Himalayan glaciers are melting fast

THE GLACIERS of the Himalayas are under threat from global warming, which could melt most of them within 40 years - perhaps unleashing floods across areas inhabited by millions of people.

New data collected by scientists at Jawaharlal Nehru University in Delhi shows that glaciers in the Himalayas are retreating faster than anywhere else on Earth. Together with those on the neighbouring Tibetan mountain plateau, the Himalayan glaciers make up the largest body of ice outside the polar caps.

Now there are fears that as the glaciers retreat, the meltwater will produce catas- trophic flooding as mountain lakes overflow.

Nepal's Saramartha national park, which is popular with Western trekkers, holds the Imja glacier lake which has been growing for the past 30 years. Such meltwater lakes build up behind the mound of debris and rock, known as a moraine, left behind as the solid glacier retreats.

The Imja glacier lake now holds 30 million cubic metres of water - and researchers think it could burst its banks within five years, according to a report described in today's New Scientist magazine.

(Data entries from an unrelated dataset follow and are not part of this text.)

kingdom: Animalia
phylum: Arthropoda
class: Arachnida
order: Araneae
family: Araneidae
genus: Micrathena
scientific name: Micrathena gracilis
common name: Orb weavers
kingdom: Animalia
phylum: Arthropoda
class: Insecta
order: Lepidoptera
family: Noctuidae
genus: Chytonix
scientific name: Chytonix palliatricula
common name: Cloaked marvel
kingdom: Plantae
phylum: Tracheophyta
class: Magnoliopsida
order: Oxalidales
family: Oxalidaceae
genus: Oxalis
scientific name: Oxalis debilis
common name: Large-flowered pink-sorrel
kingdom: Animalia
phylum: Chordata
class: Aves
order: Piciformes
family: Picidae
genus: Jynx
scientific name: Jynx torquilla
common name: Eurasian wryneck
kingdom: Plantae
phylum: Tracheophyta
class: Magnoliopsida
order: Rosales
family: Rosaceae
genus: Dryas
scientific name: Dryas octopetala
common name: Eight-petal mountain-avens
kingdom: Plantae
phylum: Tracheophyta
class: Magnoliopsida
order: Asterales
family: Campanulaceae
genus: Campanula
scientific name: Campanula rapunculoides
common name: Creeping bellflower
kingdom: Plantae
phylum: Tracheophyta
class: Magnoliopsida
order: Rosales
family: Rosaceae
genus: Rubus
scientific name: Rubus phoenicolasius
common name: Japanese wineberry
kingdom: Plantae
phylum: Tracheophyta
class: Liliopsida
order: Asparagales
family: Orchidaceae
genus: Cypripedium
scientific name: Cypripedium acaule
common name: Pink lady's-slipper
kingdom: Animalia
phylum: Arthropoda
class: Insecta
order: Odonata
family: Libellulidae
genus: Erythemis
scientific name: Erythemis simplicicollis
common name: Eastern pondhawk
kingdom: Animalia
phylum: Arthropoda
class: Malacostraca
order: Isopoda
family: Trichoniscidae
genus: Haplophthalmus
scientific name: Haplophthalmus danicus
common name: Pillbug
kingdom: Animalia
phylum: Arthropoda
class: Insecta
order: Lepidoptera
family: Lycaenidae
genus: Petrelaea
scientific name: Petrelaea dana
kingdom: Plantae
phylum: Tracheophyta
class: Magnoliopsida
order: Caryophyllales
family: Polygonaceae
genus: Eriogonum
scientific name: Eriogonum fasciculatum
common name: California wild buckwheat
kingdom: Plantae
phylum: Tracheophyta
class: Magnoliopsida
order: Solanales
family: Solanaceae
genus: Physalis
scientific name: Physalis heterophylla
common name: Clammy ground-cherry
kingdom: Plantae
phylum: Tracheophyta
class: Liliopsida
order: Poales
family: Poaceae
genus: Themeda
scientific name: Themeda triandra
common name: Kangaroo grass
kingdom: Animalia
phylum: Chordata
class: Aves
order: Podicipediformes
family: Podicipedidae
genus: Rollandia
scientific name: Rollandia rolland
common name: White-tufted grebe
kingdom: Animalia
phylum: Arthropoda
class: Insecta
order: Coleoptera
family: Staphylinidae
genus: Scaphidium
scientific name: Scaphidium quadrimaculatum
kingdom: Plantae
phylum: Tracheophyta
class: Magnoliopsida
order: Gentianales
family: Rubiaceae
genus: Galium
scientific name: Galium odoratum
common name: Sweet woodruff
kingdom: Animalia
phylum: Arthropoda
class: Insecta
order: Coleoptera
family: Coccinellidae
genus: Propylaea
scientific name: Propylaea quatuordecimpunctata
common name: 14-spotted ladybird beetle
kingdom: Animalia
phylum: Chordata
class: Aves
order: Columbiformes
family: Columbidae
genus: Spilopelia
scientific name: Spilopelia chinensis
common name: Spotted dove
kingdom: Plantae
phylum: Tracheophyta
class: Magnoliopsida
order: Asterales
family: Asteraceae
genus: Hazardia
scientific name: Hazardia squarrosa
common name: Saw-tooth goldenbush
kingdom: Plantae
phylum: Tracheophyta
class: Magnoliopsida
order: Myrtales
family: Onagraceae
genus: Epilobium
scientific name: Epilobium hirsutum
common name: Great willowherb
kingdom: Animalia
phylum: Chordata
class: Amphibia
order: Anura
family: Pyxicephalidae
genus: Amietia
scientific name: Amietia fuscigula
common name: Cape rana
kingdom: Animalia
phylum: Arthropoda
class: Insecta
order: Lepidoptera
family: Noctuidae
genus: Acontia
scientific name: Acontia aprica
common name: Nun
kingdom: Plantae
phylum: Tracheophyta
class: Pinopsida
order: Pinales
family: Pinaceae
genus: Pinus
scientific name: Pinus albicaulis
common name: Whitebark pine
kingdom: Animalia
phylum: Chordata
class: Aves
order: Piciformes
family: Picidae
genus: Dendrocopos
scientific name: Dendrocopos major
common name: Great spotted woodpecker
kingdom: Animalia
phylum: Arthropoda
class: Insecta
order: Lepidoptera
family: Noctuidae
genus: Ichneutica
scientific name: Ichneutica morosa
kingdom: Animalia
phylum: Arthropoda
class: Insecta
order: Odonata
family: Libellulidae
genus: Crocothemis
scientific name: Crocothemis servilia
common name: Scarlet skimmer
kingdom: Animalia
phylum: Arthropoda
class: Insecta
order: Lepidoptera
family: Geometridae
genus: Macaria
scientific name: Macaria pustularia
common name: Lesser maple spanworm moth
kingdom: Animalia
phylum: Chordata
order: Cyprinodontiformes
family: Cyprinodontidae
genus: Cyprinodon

"The moraine is unstable," Syed Hasnain, the principal author of the new report, said. "Occasionally these lakes burst, releasing enormous amounts of water."

In August 1985 scores of people died in the Khumbal Himal region of Nepal when a moraine breach let a wall of water 15 metres high pour down a mountain valley. Villagers were drowned in their homes and a hydroelectric plant was wrecked.

"All the glaciers in the middle Himalayas are retreating," said Professor Hasnain, who warns that glaciers could disappear from the central and eastern Himalayas by 2035.

The report, which took four years to prepare, will be presented in July to the International Commission on Snow and Ice. Last year, research by a team at the University of Colorado, in Boulder, found that mountain glaciers everywhere were in retreat.

The Alps have lost about 50 per cent of their ice in the past century, while 14 of 27 glaciers that existed in Spain in 1980 have disappeared.

The largest glacier on Mt Kenya has shrunk by eight per cent in the last 100 years, while those on Mt Kilimanjaro, also in Kenya, are only a quarter as big.